Where a picture appears, skip it and copy everything else in the listing exactly.

> [Data in this exercise]:
* * * *
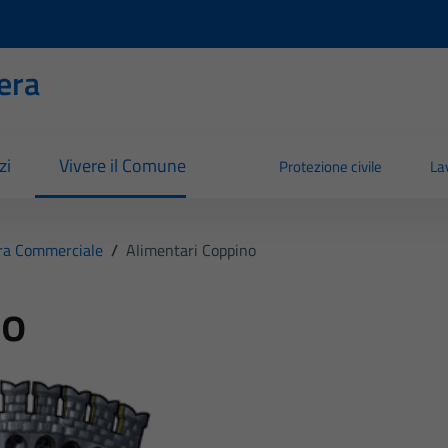
era
zi
Vivere il Comune
Protezione civile
La
ra Commerciale
/
Alimentari Coppino
no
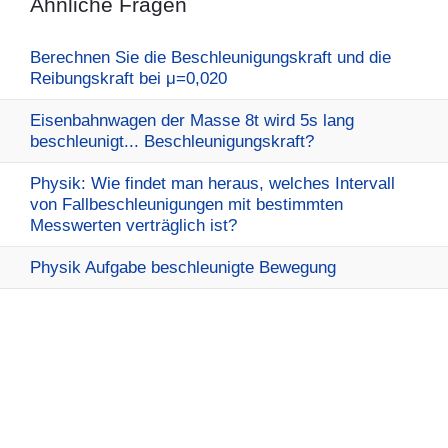
Ähnliche Fragen
Berechnen Sie die Beschleunigungskraft und die
Reibungskraft bei μ=0,020
Eisenbahnwagen der Masse 8t wird 5s lang
beschleunigt... Beschleunigungskraft?
Physik: Wie findet man heraus, welches Intervall
von Fallbeschleunigungen mit bestimmten
Messwerten verträglich ist?
Physik Aufgabe beschleunigte Bewegung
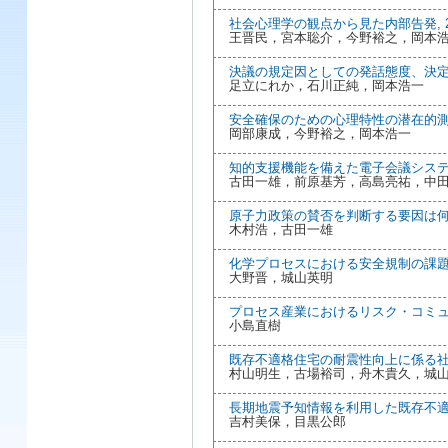
社会心理学の観点から見た内部告発, 26
王晋民，宮本聡介，今野裕之，岡本
決議の規定因としての発話態度、決定ルー
足立にれか，石川正純，岡本浩一
安全確保のための心理特性の潜在的測定の
岡部康成，今野裕之，岡本浩一
知的支援機能を備えた電子会議システム, 
古田一雄，前原基芳，高島亮祐，中
原子力政策の賛否を判断する要因は何か, 
木村浩，古田一雄
化学プロセスにおける安全規制の課題と今
大野晋，城山英明
プロセス産業におけるリスク・コミュニケ
小島直樹
既存不適格住宅の耐震性向上に係る社会技
村山明生，古場裕司，舟木貴久，城
長期地震予知情報を利用した既存不適格住
吉村美保，目黒公郎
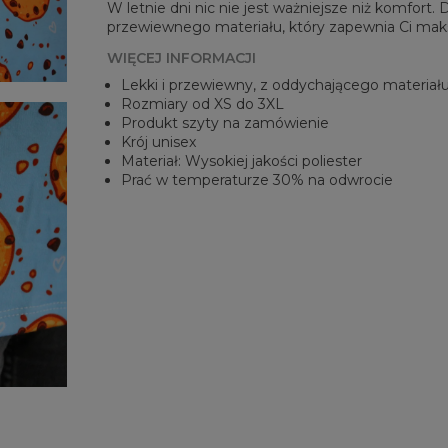
W letnie dni nic nie jest ważniejsze niż komfort.
przewiewnego materiału, który zapewnia Ci mak
WIĘCEJ INFORMACJI
Lekki i przewiewny, z oddychającego materiał
Rozmiary od XS do 3XL
Produkt szyty na zamówienie
Krój unisex
Materiał: Wysokiej jakości poliester
Prać w temperaturze 30% na odwrocie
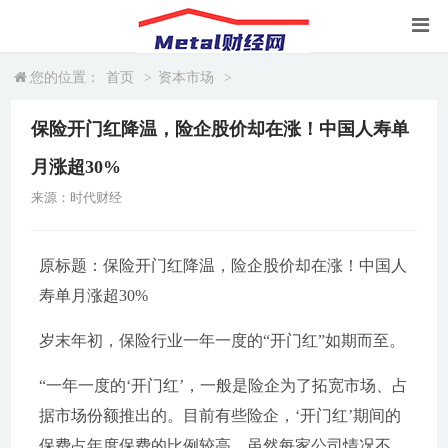
您的位置：
首页
>
资本市场
>
保险开门红降温，险企股价却在涨！中国人寿单
月涨超30%
来源：时代财经
原标题：保险开门红降温，险企股价却在涨！中国人
寿单月涨超30%
岁末年初，保险行业一年一度的“开门红”如期而至。
“一年一度的‘开门红’，一般是险企为了拓宽市场、占
据市场份额推出的。目前有些险企，‘开门红’期间的
保费占年度保费的比例较高。虽然每家公司情况不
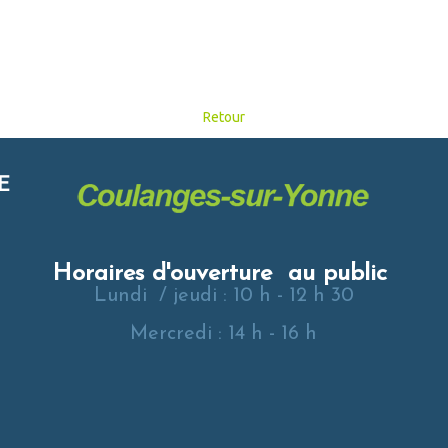
Retour
E
Horaires d'ouverture au public
Lundi / jeudi : 10 h - 12 h 30
Mercredi : 14 h - 16 h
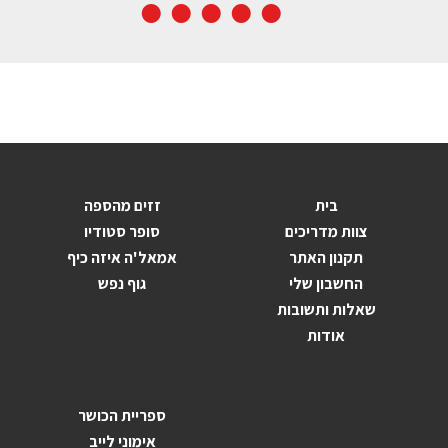
בית
זזים מהספה
צוות מדריכים
סופר סטודיו
תקנון האתר
אמאל'ה איזה כיף
החשבון שלי
גוף נפש
שאלות ותשובות
אודות
ספריית הכושר
אימוני לייב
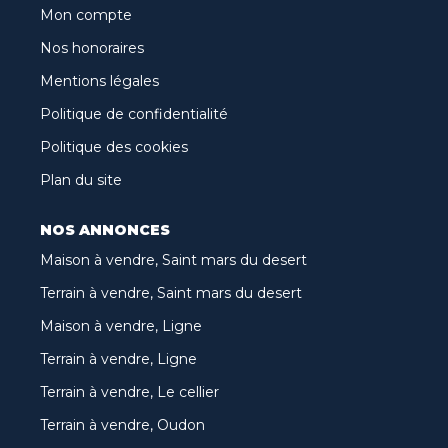
Mon compte
Nos honoraires
Mentions légales
Politique de confidentialité
Politique des cookies
Plan du site
NOS ANNONCES
Maison à vendre, Saint mars du desert
Terrain à vendre, Saint mars du desert
Maison à vendre, Ligne
Terrain à vendre, Ligne
Terrain à vendre, Le cellier
Terrain à vendre, Oudon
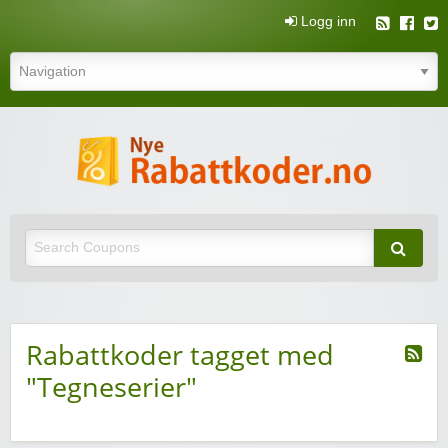
Logg inn
N
rabatt
Nye rabattkoder og rabattkuponger
rabatt
Rabattkoder tagget med
"Tegneserier"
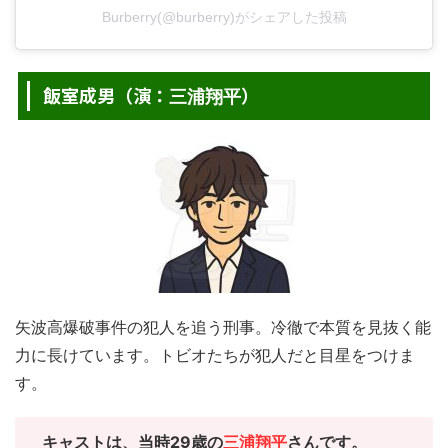
Burberry(@burberry)がシェアした投稿
飯室成男（演：
）
三浦翔平
矢波高爆破事件の犯人を追う刑事。冷徹で本質を見抜く能
力に長けています。トビオたちが犯人だと目星をつけま
す。
キャスト
は、当時29歳の
三浦翔平
さんです。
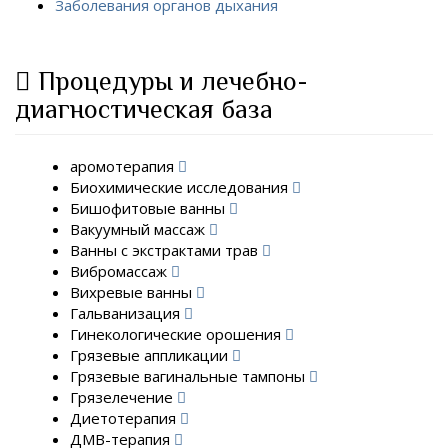
Заболевания органов дыхания
Процедуры и лечебно-
диагностическая база
аромотерапия
Биохимические исследования
Бишофитовые ванны
Вакуумный массаж
Ванны с экстрактами трав
Вибромассаж
Вихревые ванны
Гальванизация
Гинекологические орошения
Грязевые аппликации
Грязевые вагинальные тампоны
Грязелечение
Диетотерапия
ДМВ-терапия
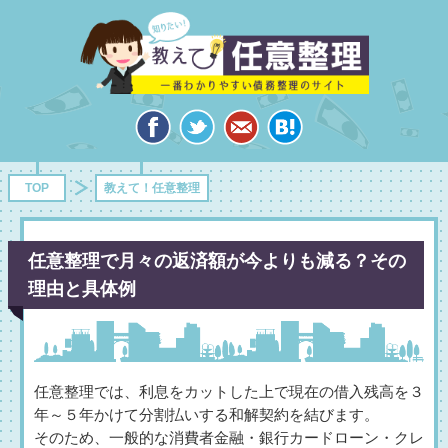
TOP
教えて！任意整理
任意整理で月々の返済額が今よりも減る？その
理由と具体例
任意整理では、利息をカットした上で現在の借入残高を３
年～５年かけて分割払いする和解契約を結びます。
そのため、一般的な消費者金融・銀行カードローン・クレ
* * * *
> [Solution for this exercise]:
era
zi
Vivere il Comune
Protezione civile
La
ra Commerciale
/
Alimentari Coppino
no
Ähnliche Fragen
Berechnen Sie die Beschleunigungskraft und die
Reibungskraft bei μ=0,020
Eisenbahnwagen der Masse 8t wird 5s lang
beschleunigt... Beschleunigungskraft?
Physik: Wie findet man heraus, welches Intervall
von Fallbeschleunigungen mit bestimmten
Messwerten verträglich ist?
Physik Aufgabe beschleunigte Bewegung
社会心理学の観点から見た内部告発, 26
王晋民，宮本聡介，今野裕之，岡本
決議の規定因としての発話態度、決定ルー
足立にれか，石川正純，岡本浩一
安全確保のための心理特性の潜在的測定の
岡部康成，今野裕之，岡本浩一
知的支援機能を備えた電子会議システム, 
古田一雄，前原基芳，高島亮祐，中
原子力政策の賛否を判断する要因は何か, 
木村浩，古田一雄
化学プロセスにおける安全規制の課題と今
大野晋，城山英明
プロセス産業におけるリスク・コミュニケ
小島直樹
既存不適格住宅の耐震性向上に係る社会技
村山明生，古場裕司，舟木貴久，城
長期地震予知情報を利用した既存不適格住
吉村美保，目黒公郎
W letnie dni nic nie jest ważniejsze niż komfort.
przewiewnego materiału, który zapewnia Ci mak
WIĘCEJ INFORMACJI
Lekki i przewiewny, z oddychającego materiał
Rozmiary od XS do 3XL
Produkt szyty na zamówienie
Krój unisex
Materiał: Wysokiej jakości poliester
Prać w temperaturze 30% na odwrocie
您的位置：
首页
>
资本市场
>
保险开门红降温，险企股价却在涨！中国人寿单
月涨超30%
来源：时代财经
原标题：保险开门红降温，险企股价却在涨！中国人
寿单月涨超30%
岁末年初，保险行业一年一度的“开门红”如期而至。
“一年一度的‘开门红’，一般是险企为了拓宽市场、占
据市场份额推出的。目前有些险企，‘开门红’期间的
保费占年度保费的比例较高。虽然每家公司情况不
Retour
E
Horaires d'ouverture au public
Lundi / jeudi : 10 h - 12 h 30
Mercredi : 14 h - 16 h
בית
זזים מהספה
צוות מדריכים
סופר סטודיו
תקנון האתר
אמאל'ה איזה כיף
החשבון שלי
גוף נפש
שאלות ותשובות
אודות
ספריית הכושר
אימוני לייב
Mon compte
Nos honoraires
Mentions légales
Politique de confidentialité
Politique des cookies
Plan du site
NOS ANNONCES
Maison à vendre, Saint mars du desert
Terrain à vendre, Saint mars du desert
Maison à vendre, Ligne
Terrain à vendre, Ligne
Terrain à vendre, Le cellier
Terrain à vendre, Oudon
Logg inn
N
rabatt
Nye rabattkoder og rabattkuponger
rabatt
Rabattkoder tagget med
"Tegneserier"
Burberry(@burberry)がシェアした投稿
飯室成男（演：
）
三浦翔平
矢波高爆破事件の犯人を追う刑事。冷徹で本質を見抜く能
力に長けています。トビオたちが犯人だと目星をつけま
す。
キャスト
は、当時29歳の
三浦翔平
さんです。
Заболевания органов дыхания
Процедуры и лечебно-
диагностическая база
аромотерапия
Биохимические исследования
Бишофитовые ванны
Вакуумный массаж
Ванны с экстрактами трав
Вибромассаж
Вихревые ванны
Гальванизация
Гинекологические орошения
Грязевые аппликации
Грязевые вагинальные тампоны
Грязелечение
Диетотерапия
ДМВ-терапия
TOP
教えて！任意整理
任意整理で月々の返済額が今よりも減る？その
理由と具体例
任意整理では、利息をカットした上で現在の借入残高を３
年～５年かけて分割払いする和解契約を結びます。
そのため、一般的な消費者金融・銀行カードローン・クレ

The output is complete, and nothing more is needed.